O Sonho Americano em Ação
"Estávamos em algum lugar de Bastow, na beira do deserto, quando as drogas começaram a surtir efeito". Assim começa a narrativa do doutor em jornalismo Raoul Duke em mais uma de suas grandes reportagens. A bordo de um Cadillac vermelho conversível alugado, Duke segue caminho até Las Vegas, a pretexto de cobrir o Mint 400 - "a mais rica corrida off-road de motocicletas e buggies na história das corridas organizadas". Ou, pelo menos, é assim que espera seu editor. Junto com seu advogado samoano, o Dr. Gonzo, que se vê "obrigado" a viajar com Duke, ambos resolvem munir-se com drogas, armas e camisas havaianas e ir em busca do "sonho americano". E essa convicção aumenta quando o evento aparenta ser um verdadeiro fiasco e Duke fica atolado em dívidas no hotel, ao passo que seu quarto fora totalmente destruído.

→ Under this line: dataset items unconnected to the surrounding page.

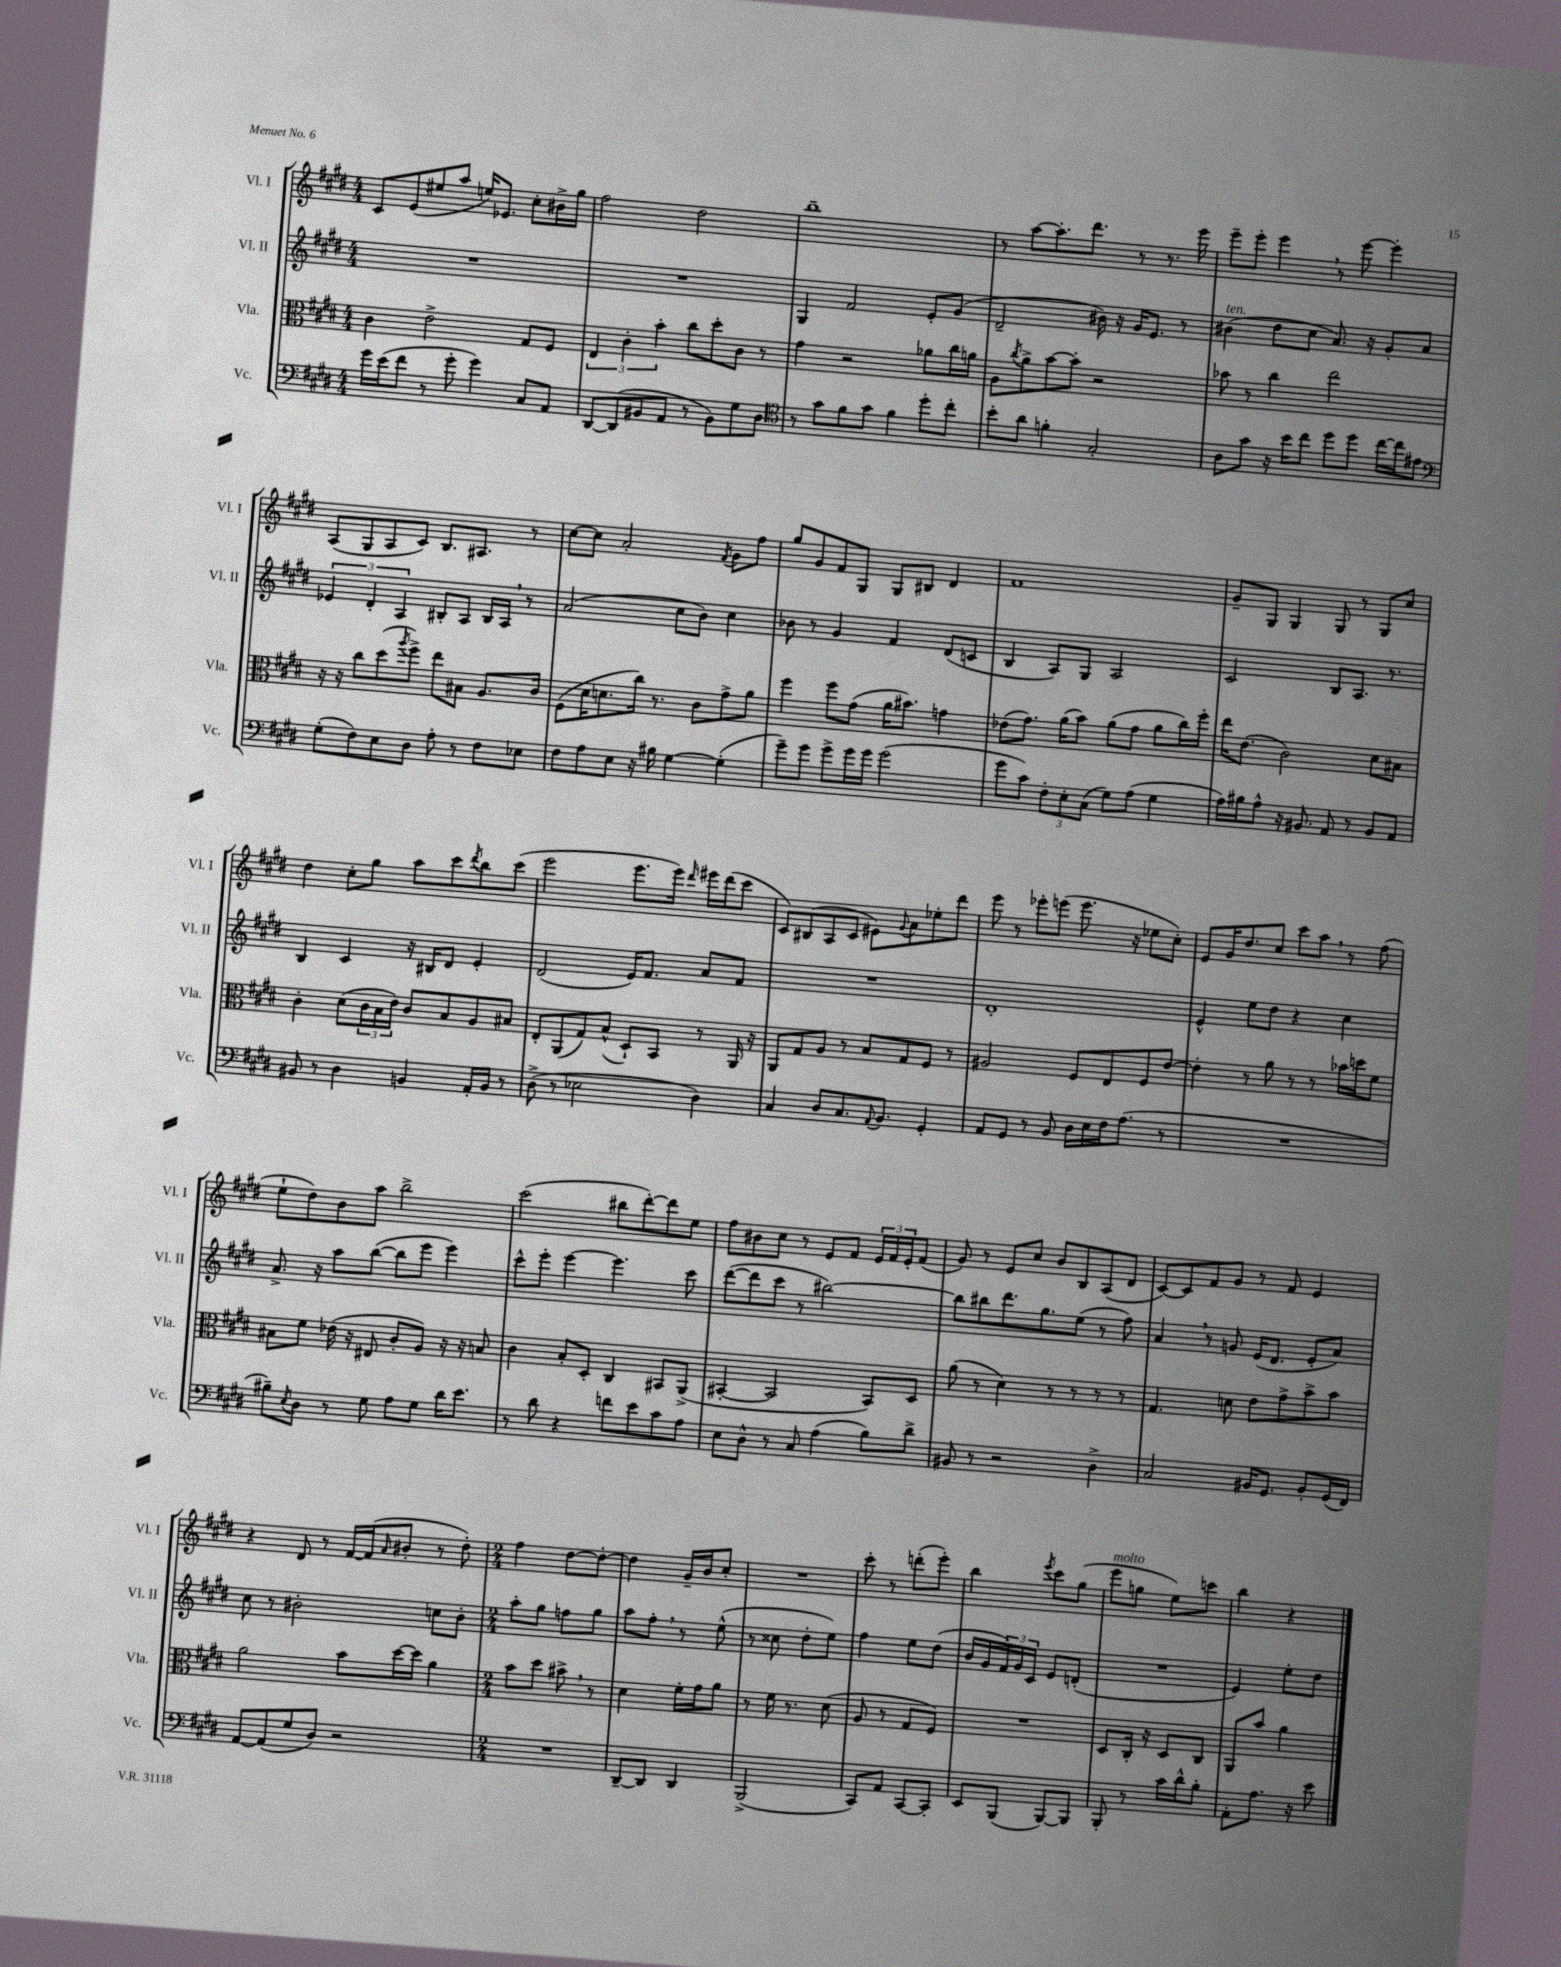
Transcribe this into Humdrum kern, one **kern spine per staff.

**kern	**kern	**kern	**kern
*part4	*part3	*part2	*part1
*staff4	*staff3	*staff2	*staff1
*I"Vc.	*I"Vla.	*I"Vl. II	*I"Vl. I
*I'Vc.	*I'Vla.	*I'Vl. II	*I'Vl. I
*clefF4	*clefC3	*clefG2	*clefG2
*k[f#c#g#d#]	*k[f#c#g#d#]	*k[f#c#g#d#]	*k[f#c#g#d#]
*M4/4	*M4/4	*M4/4	*M4/4
=16	=16	=16	=16
16g#\LL	4c#\	1r	8c#/L
(16e\J	.	.	.
8f#\J	.	.	(8e/
8r	2e^\	.	8ee#X/
8g#'\	.	.	8aa/J
4g#\)	.	.	16een/KL)
.	.	.	8.e-X/J
8C#/L	8G#/L	.	8cc#'\L
8AA/J	8F#/J	.	16b#X^\L
.	.	.	16gg#\JJ
=17	=17	=17	=17
[8DD#/L	6E/	1r	2ff#\
(8DD#/]	.	.	.
.	6c#'\	.	.
8BB#X/	.	.	.
.	6b'\	.	.
8AA/J	.	.	.
8r	8cc#\L	.	2dd#\
8BB#\L)	8dd#'\	.	.
8G#\	8c#\J	.	.
8D#\J	8r	.	.
=18	=18	=18	=18
*clefC4	*	*	*
8r	4g#\	4G#/	1bb~
8g#\L	.	.	.
8f#\	2r	2f#/	.
8g#\J	.	.	.
4f#\	.	.	.
8dd#'\L	8a-X\L	8e'/L	.
8cc#'\J	16cc#\L	(8g#/J	.
.	16an\JJ	.	.
=19	=19	=19	=19
8b'\L	8A\L	2d#~/	8r
.	8qcc#/	.	.
8a\J	8a^\	.	[8aa\L
4fn'\	[8b\	.	8.aa'\]
.	8b'\J]	.	.
.	.	.	8.ddd#\J
2G#'/	2r	16b#X\)	.
.	.	16r	.
.	.	16g#/KL	8r
.	.	8.e/J	.
.	.	.	8.r
.	.	8r	.
.	.	.	16eee\
=20	=20	=20	=20
!	!	!LO:TX:a:i:t=ten.	!
8A\L	8b-X\	(4b#X\	8eee~\L
8g#\J	8r	.	8eee'\J
16r	4cc#\	8dd#\L	4eee,\
16b\KL	.	.	.
8cc#\J	.	8cc#\J	.
8dd#\L	2ee\	8.a/)	8r
8dd#\J	.	.	[8eee\
.	.	16r	.
[16cc#\LL	.	8g#'/L	4eee'\]
16cc#\J]	.	.	.
8e#X\J	.	8a/J	.
!!LO:LB:g=z
=21	=21	=21	=21
*clefF4	*	*	*
(8G#'\L	16r	6e-X/	(8A/L
.	16r	.	.
8F#\)	8cc#\L	.	8G#/
.	.	6d#'/	.
8E\	(8dd#\	.	8A/
.	.	6A/	.
.	8qaa/	.	.
8D#\J	8ff#^\J)	.	8c#/J)
8A'\	8ee\L	8B#X'/L	8.B/L
8r	8B#X\J	8A/J	.
.	.	.	8.A#X/J
8F#\L	8.A/L	16B#/LL	.
.	.	16A,/JJ	.
8E-X\J	.	8r	8r
.	16c#/Jk	.	.
=22	=22	=22	=22
8F#\L	(8F#\L	(2a/	[8cc#\L
8A\	16d#\K	.	8cc#\J]
.	8.dn\	.	.
8E\J	.	.	2a'/
16r	16cc#\Jk)	.	.
16B#X\	8.r	.	.
[4G#\	.	8cc#\L	.
.	8c#\L	8b\J)	.
.	.	.	8qf#/
(4G#'\]	8g#^\	4cc#\	8g#\L
.	8a\J	.	8ff#\J
=23	=23	=23	=23
8g#~\L)	4ff#\	8b-X\	8gg#/L
8g#\J	.	8r	8g#/
8g#^\L	8ff#\L	4g#/	8f#/
16g#\L	(8g#\J	.	8G#/J
16g#\JJ	.	.	.
(2g#\	16a\KL	4f#/	8G#/L
.	8.b#X\J)	.	.
.	.	.	8B#X/J
.	4gn\	(8d#/L	4d#/
.	.	8cn/J	.
=24	=24	=24	=24
8g#\L	(8e-X\L	4B/	1f#
8c#\J)	8.g#\J)	.	.
12F#'\L	.	8A/L)	.
.	(16a\KL	.	.
12E'\	.	.	.
.	8b\J)	8G#/J	.
(12C#\J	.	.	.
8G#\L)	(8a\L	2A/	.
(8A\J	8g#\J	.	.
4G#\	8a\L	.	.
.	16cc#\L)	.	.
.	16ff#'\JJ	.	.
=25	=25	=25	=25
16A\LL)	16ee\KL	2c#/	8g#~/L
16B#X\J	(8.e\J	.	.
8A^^\J	.	.	8G#/J
16r	2c#\)	.	4G#/
8.BB#X/	.	.	.
8AA/	.	8B/L	8G#/
8r	.	8.A/J	8r
8BB#/L	8d#\L	.	8G#/L
.	.	8.r	.
8AA/J	8B#X\J	.	8cc#/J
!!LO:LB:g=z
=26	=26	=26	=26
8BB#X/	4c#'\	4B/	4dd#\
8r	.	.	.
4D#\	(8d#\L	4c#/	8cc#'\L
.	24c#\L	.	8gg#\J
.	24B\	.	.
.	24e\JJ)	.	.
4BBn/	8c#/L	16r	8aa\L
.	.	16B#X/KL	.
.	8B/	8d#/J	8ccc#\
.	.	.	8qddd#/
16AA'/LL	8A/	4e'/	8bb\
16BB/JJ	.	.	.
8r	8B#X/J	.	(8ccc#\J
=27	=27	=27	=27
(8D#^\	8E'/L	(2d#/	2eee\
8r	(8AA/	.	.
2E-X\	8G#/)	.	.
.	(8B^^/J	.	.
.	8D#`/L)	16e/KL)	8.eee\L
.	.	8.f#/J	.
.	8BB/J	.	.
.	.	.	16eee\Jk)
.	.	.	16qqddd#/
4D#\)	8r	8a/L	16eee#X\LL
.	.	.	(16ddd#\J
.	16AA/	8f#/J	8ccc#\J
.	16r	.	.
=28	=28	=28	=28
4C#/	8AA/L	1r	8c#/L)
.	8G#/	.	(8B#X/
8D#/L	8A/J	.	8A/
8.C#/	8r	.	8c#/J
.	8B/L	.	8e#X\L)
8qqAA/	.	.	.
8.BB/J	.	.	.
.	.	.	8qqg#/
.	8G#/	.	8a\
4GG#'/	8F#/J	.	8ee-X'\
.	8r	.	8ddd#\J
=29	=29	=29	=29
8AA/L	2A#X/	1d#'	8eee\
8GG#/J	.	.	8r
8r	.	.	8eee-X'\L
8BB/	.	.	(8eeen\J
16D#\LL	8F#/L	.	8.eee\
16E\	.	.	.
16F#\J	8E/	.	.
(8.A\J	.	.	16r
.	8F#/	.	8ee-X\L
8r	[8e/J	.	8cc#'\J)
=30	=30	=30	=30
1r	4e'\]	4e^^/	8e/L
.	.	.	16g#/K
.	.	.	8.dd#/
.	8r	8ee\L	.
.	8a\	8dd#\J	8cc#/J
.	8r	4r	8ccc#\L
.	8r	.	8aa,\J
.	16b-X\LL	4cc#\	8r
.	16ddn\J	.	.
.	8f#\J	.	(8ff#\
!!LO:LB:g=z
=31	=31	=31	=31
8B#X~\L)	8B#X\L	8.a^/	8ee`\L
8qE/	.	.	.
8D#\J	8f#\J	.	8dd#\)
.	.	16r	.
8r	(16e-X\	8aa\L	8b\
.	16r	.	.
8G#\	8E#X/	([8bb\J	8aa\J
8A\L	8c#'/L	8bb\L]	2bb^\
8G#\J	8A/J)	8eee\J	.
16d#\KL	16r	4eee\)	.
8.e\J	16r	.	.
.	8Bn/	.	.
=32	=32	=32	=32
8r	4c#\	8ccc#^^\L	(2ccc#\
8d#\	.	8eee'\J	.
4r	8B'/L	[4eee\	.
.	8D#'/J	.	.
8fn\L	4C#/	4.eee\]	8bb#X\L
8e\	.	.	[8ddd#'\)
8c#\	8BB#X/L	.	8ddd#\]
8A\J	(8AA^/J	8ccc#\	8ee\J
=33	=33	=33	=33
8E\L	[4BB#X'/	([8ddd#\L	8ff#\L
8D#^^\J	.	8ddd#\]	8b#X\
8r	2BB#/]	8ccc#\J	8cc#\J
8C#/	.	8r	8r
(4A\	.	[2bb#X\)	8e/L
.	.	.	8f#/J
8B\L)	8BB#/L)	.	24e/LL
.	.	.	24f#/
.	.	.	24e'/J
8d#^\J	8D#/J	.	(8f#/J
=34	=34	=34	=34
8BB#X/	(8a\	8bb#\L]	8g#/)
8r	8r	8bb#X\	8r
2r	4d#\)	8.ddd#\	8e/L
.	.	.	8cc#/J
.	.	8.gg#\	.
.	8r	.	8b/L
.	8r	(8ee\J	8B/
4D#^\	8r	8r	(8A/
.	8r	8ff#\)	8d#/J
=35	=35	=35	=35
2C#/	4.G#/	4a,/	[8c#/L)
.	.	.	8c#/]
.	.	8r	8f#/
.	8dn\	8gn/	8g#/J
16BB#X/KL	8e\L	(16e/KL	8r
8.GG#/J	.	8.d#/J	.
.	8g#^\	.	8f#/
8BB#'/L	8b^\	8e'/L	4e/
(16GG#/L	8b\J	8a/J)	.
16FF#/JJ)	.	.	.
!!LO:LB:g=z
=36	=36	=36	=36
[8AA/L	2a\	8cc#\	4r
(8AA/]	.	8r	.
8G#/	.	2b#X'\	8d#/
8D#/J)	.	.	8r
2r	8b\L	.	[16f#/LL
.	.	.	(16f#/J]
.	.	.	16qqa/
.	[16dd#\L	.	8b#X'/J
.	16dd#\JJ]	.	.
.	4a\	8ccn\L	8r
.	.	8b#'\J	8dd#'\)
=37	=37	=37	=37
*M2/4	*M2/4	*M2/4	*M2/4
2r	8b\L	8aa'\L	4ff#\
.	8dd#\J	8gg#\J	.
.	8b#X^,\	8ffn\L	[8dd#\L
.	8r	8gg#\J	8dd#'\J_
=38	=38	=38	=38
[8DD#~/L	4d#\	8aa\L	4dd#\]
8DD#/J]	.	8ff#',\J	.
4DD#/	16f#'\LL	8r	16g#~/LL
.	16g#\J	.	16b/J
.	8a\J	(8ee^^\	8cc#'/J
=39	=39	=39	=39
(2BBB^/	8r	8r	2r
.	16f#\	8cc##X\	.
.	8.r	.	.
.	.	8dd#'\L	.
.	(8d#\	8ee\J)	.
=40	=40	=40	=40
8CC#/L)	8A/	4ff#\	8ccc#'\
8AA/J	8r	.	8r
[8CC#/L	8G#/L	8ee\L	(8dddn'\L
8CC#'/J]	8F#/J)	(8dd#\J	8eee'\J)
=41	=41	=41	=41
8EE/L	2r	16b/LL	4bb\
.	.	16g#/	.
(8BBB/J	.	24f#/)	.
.	.	24g#/	.
.	.	24c#/JJ	.
.	.	.	8qeee/
[8BBB/L)	.	8e/L	8ccc#\L
8BBB/J]	.	(8dn'/J	(8gg#\J
=42	=42	=42	=42
!	!	!	!LO:TX:a:i:t=molto
8BBB'/	8D#/L	2r	8eee\L
8r	16C#'/Jk	.	8ggn\J
.	16r	.	.
16c#\LL	8D#/L	.	8ee\L)
16d#^^\J	.	.	.
8B'\J	8C#/J	.	8cccn\J
=43	=43	=43	=43
8AA'\L	8AA/L	4e/)	4bb\
8.A\J	8b/J	.	.
.	4a\	8ee'\L	4r
16r	.	.	.
8e\	.	8dd#\J	.
==	==	==	==
*-	*-	*-	*-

Publicado originalmente em 1971 na revista Rolling Stone por Hunter S. Thompson, "Medo e Delírio em Las Vegas" foi logo convertido em livro e tornou-se um sucesso editorial, mas só ganhou uma versão filmada em 1998. Sob a batuta do afamado Python Terry Gilliam, a película "Medo e Delírio" (Fear and Loathing in Las Vegas) é um dos raros exemplos de adaptações cinematográficas bem feitas. Principalmente porque tudo foi acompanhado de perto pelo próprio Thompson.
Por exemplo, a escolha de Johnny Depp e Benicio del Toro como, respectivamente, Duke e Gonzo foi uma chancela do jornalista, após Depp convencê-lo insistentemente de que seria o único capaz de interpretá-lo (e é verdade que as outras opções oferecidas pelo produtor não eram "das melhores", no qual listavam Jack Nicholson e Marlon Brando, Dan Aykroyd e John Belushi, e John Cusack e John Malkovich). Destacam-se também no elenco Tobey Maguire, Christina Ricci, Cameron Diaz e o baixista Flea (mas confesso que não vi ele no filme).
Só que o show fica mesmo para os dois protagonistas. Suas reações psicóticas são absurdamente reais. E é vasta a quantidade de substâncias ilícitas em seus domínios. "Temos dois pacotes de erva, 75 comprimidos de mescalina, cinco papelotes de ácido, um saleiro meio cheio de cocaína e uma vasta coleção multicolorida de uppers, downers, laughers, screamers...", diz Raoul Duke, conferindo sua inseparável maleta ao mesmo tempo em que tentava espantar os morcegos que lhe atormentavam com um mata-moscas. De fato, a maneira como a dupla interpreta os personagens, totalmente tortos e lesados e com diálogos infinitamente sem sentido, por si só já valem o filme.
Outro destaque fica para o diretor. Com seu estilo pandemônico e caótico - como nos filmes "Brazil", "Os 12 Macacos" e "Os Irmãos Grimm" -, Terry Gilliam torna as viagens psicodélicas uma estranha experiência visual, como transmutar um bar de hotel em um verdadeiro salão de orgias para répteis. Gilliam também consegue transformar luxuosos quartos de hotéis de Las Vegas em verdadeiras praças de guerra nuculear. Além disso, o diretor usa o clássico recurso da "câmera na mão", o que acaba tornando o filme mais ágil, mais babelesco e também mais ao estilo "Gonzo Journalism"*.
É uma pena que o filme não tenha tido muita projeção no Brasil. Acho que o país ainda não está preparado para tal. Inclusive muitas resenhas que li por aí simplesmente ignoraram o fato de que o longa tratava de uma das mais célebres reportagens de um dos mais célebres jornalistas que já apareceram. Sem falar que é praticamente impossível encontrar esse filme para vender, alugar ou emprestar - tanto que tive que infringir algumas regras do copyright imposta pelos estúdios de Hollywood e acabei tendo que baixá-lo pela Internet (mas, dessa vez, o crime compensou).
* Só um adendo aos que não estão entendendo bosta nenhuma. De acordo com Lúcio Ribeiro, colunista da Folha, "Gonzo consiste em ser jornalista e ser escritor ao mesmo tempo em que se é uma pessoa interessante, personagem de si mesmo, que fica se metendo nos lugares e opinando e fazendo parte da história e falando exclusivamente sobre coisas que o interessam. Ou seja, muito mais legal do que esse jornalismo sem graça e distante que temos por aqui. Não se pode usar primeira pessoa em paz que já começam a confundir com egocentrismo. E pode até ser mesmo, mas quem se importa se for legal? O que importa é ser bom. O resto é supérfluo". Sábias palavras.